July 16, 2012 No Comments

SOURCE: DataCenterKnowledge.com

Folks who’ve worked in the data center industry for a while tend to have their squirrel stories. Mike Christian, who runs business continuity for Yahoo, shared his recently during a keynote at the O’Reilly Velocity conference in a presentation titled “Frying Squirrels and Unspun Gyros,” which examined the many ways that data centers can fail.

“A frying squirrel took out half of our Santa Clara data center two years back,” Christian said, noting squirrels’ propensity to interact with electrical equipment, with unfortunate results.
If you enter “squirrel outage” in either Google News or Google web search, you’ll find a lengthy record of both recent and historic incidents of squirrels causing local power outages.

Yahoo houses its servers in 29 different data centers, explaining Christian’s familiarity with the many ways they can fail. These include:

  • Inadvertant fire suppression: When electrical triggered smoke detectors at a Texas data center hosting Yahoo Launch (Broacast.com), staffers didn’t realize they could override the next phase of the system – power shutdown and a “dump” of FM200 fire suppressant.
  • HVAC Failure: A cooling system failure in an N+1 Yahoo facility in Reston, Virginia caused a temperature spike in part of the data center, which triggered the fire suppression system – which then shut down the remaining HVAC units, resulting in a “thermal runaway” that resulted in 130 degree F temperatures in the data center. Yahoo was able to shift the load, resulting in no downtime. That’s one reason Yahoo built its Lockport, N.Y. “chicken coop” data center to use fresh air instead of mechanical cooling. “That’s one less failure point,” said Christian.

◆ Prompt
Answer these questions from the data center text above.
(a) How many data centers does Yahoo house its servers in?
(b) What temperature did the thermal runaway at the Reston, Virginia facility produce?
(c) What does the Lockport, N.Y. data center use instead of mechanical cooling?

◆ Input data
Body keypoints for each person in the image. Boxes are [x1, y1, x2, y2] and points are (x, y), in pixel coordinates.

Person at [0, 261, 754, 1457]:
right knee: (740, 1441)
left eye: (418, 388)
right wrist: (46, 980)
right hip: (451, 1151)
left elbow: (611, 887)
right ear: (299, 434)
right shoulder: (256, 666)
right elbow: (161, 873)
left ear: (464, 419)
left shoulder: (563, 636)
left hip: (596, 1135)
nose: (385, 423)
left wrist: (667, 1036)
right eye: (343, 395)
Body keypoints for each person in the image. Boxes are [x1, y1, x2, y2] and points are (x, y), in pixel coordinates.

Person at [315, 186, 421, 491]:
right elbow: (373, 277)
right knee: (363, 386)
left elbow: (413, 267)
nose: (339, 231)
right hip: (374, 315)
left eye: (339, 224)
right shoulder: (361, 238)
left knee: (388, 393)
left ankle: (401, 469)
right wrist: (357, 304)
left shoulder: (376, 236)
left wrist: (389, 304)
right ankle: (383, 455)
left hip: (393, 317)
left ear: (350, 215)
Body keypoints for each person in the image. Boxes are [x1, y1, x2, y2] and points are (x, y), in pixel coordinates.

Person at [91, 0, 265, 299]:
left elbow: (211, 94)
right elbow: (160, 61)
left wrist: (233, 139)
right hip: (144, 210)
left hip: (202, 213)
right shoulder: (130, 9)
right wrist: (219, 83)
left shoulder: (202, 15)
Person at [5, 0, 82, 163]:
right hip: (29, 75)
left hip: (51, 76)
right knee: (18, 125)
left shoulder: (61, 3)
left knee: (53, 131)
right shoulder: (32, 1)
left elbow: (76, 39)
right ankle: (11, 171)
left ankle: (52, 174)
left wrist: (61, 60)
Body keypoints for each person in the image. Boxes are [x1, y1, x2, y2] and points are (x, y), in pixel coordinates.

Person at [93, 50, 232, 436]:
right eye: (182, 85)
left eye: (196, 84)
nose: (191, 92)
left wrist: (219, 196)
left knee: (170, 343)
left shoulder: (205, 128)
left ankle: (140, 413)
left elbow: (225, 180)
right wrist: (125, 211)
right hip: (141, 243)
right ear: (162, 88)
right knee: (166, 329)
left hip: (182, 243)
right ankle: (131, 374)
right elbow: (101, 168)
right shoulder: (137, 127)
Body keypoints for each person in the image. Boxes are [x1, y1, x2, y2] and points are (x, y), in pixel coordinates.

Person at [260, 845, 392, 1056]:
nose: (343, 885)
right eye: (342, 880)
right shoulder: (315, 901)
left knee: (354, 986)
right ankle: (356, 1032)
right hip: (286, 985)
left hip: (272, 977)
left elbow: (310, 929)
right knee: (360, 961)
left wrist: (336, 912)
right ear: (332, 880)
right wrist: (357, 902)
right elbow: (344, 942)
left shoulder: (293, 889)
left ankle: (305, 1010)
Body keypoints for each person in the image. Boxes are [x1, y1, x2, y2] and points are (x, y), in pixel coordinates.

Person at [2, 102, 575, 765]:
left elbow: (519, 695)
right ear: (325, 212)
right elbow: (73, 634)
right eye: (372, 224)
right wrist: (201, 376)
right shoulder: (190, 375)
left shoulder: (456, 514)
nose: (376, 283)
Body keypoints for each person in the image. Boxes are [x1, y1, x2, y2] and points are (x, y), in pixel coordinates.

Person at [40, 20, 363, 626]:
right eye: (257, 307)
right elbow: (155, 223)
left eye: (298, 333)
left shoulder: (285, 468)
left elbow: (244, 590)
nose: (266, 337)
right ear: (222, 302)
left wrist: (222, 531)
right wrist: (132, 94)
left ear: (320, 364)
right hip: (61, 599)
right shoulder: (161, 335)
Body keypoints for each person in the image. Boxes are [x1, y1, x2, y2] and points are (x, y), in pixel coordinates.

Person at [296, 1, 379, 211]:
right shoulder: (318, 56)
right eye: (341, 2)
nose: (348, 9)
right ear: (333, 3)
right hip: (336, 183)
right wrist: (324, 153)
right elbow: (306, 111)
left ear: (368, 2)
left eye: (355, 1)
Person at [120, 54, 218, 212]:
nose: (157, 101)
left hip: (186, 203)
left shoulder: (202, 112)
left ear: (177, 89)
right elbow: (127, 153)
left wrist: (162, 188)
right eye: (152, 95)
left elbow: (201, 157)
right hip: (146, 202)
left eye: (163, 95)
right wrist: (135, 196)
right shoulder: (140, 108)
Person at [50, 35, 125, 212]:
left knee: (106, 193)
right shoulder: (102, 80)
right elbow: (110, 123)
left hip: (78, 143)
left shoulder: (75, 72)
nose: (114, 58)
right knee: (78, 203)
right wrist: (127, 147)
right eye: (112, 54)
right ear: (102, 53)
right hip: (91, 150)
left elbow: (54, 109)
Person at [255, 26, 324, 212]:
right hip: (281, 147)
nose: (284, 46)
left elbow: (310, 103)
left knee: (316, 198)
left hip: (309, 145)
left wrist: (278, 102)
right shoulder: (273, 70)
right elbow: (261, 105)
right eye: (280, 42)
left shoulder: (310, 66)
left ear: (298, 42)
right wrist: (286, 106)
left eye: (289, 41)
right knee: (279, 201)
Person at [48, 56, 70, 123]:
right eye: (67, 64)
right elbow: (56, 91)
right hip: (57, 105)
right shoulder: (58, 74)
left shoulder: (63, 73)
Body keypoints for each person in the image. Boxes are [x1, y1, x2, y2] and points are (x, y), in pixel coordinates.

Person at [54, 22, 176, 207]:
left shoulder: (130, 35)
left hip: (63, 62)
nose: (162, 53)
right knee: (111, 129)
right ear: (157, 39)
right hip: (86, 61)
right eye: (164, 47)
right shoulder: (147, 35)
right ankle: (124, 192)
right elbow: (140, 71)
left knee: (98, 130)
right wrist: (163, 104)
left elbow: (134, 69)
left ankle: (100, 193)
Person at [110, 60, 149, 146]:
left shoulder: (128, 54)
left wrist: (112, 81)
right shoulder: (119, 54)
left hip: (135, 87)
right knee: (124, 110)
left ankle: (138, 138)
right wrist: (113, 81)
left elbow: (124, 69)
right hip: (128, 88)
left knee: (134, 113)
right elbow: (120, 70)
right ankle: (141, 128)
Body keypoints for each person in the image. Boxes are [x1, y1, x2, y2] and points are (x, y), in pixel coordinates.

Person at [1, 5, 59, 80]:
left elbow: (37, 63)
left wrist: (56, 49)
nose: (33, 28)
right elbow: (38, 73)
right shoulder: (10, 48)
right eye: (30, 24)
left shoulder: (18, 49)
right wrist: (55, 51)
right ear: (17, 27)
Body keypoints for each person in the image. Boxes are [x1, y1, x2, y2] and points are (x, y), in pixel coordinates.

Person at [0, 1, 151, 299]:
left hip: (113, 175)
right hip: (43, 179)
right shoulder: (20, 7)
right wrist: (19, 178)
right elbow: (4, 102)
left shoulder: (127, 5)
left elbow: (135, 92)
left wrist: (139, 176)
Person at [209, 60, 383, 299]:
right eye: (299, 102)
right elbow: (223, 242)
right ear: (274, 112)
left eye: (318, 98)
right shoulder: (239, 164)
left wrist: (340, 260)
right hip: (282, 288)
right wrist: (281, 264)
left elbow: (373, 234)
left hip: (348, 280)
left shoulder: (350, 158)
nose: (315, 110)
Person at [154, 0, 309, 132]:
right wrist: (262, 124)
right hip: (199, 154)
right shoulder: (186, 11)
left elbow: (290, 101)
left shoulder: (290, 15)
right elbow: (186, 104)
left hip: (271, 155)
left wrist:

◆ Answer for this exercise
(a) 29
(b) 130 degrees F
(c) Fresh air